■ **Supplied data**:
[Start of section]

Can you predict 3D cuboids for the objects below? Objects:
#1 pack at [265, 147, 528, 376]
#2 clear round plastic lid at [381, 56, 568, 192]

[End of section]
[Start of section]

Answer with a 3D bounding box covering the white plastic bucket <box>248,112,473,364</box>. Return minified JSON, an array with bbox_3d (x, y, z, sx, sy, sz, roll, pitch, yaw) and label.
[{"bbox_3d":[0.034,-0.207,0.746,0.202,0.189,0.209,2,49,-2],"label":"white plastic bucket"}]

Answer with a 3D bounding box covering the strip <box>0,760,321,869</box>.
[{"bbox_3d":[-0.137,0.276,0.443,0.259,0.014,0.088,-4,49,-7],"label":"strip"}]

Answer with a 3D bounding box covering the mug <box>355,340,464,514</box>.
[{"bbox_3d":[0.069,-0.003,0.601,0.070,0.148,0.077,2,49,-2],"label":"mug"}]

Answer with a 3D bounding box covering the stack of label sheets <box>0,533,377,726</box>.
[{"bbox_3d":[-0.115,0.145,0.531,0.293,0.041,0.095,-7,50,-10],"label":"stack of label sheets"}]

[End of section]

■ **Your task**:
Repeat, word for word, the lines above between the line holding "Can you predict" and the line holding "#2 clear round", inclusive; omit everything else.

■ **Response to the exercise**:
Can you predict 3D cuboids for the objects below? Objects:
#1 pack at [265, 147, 528, 376]
#2 clear round plastic lid at [381, 56, 568, 192]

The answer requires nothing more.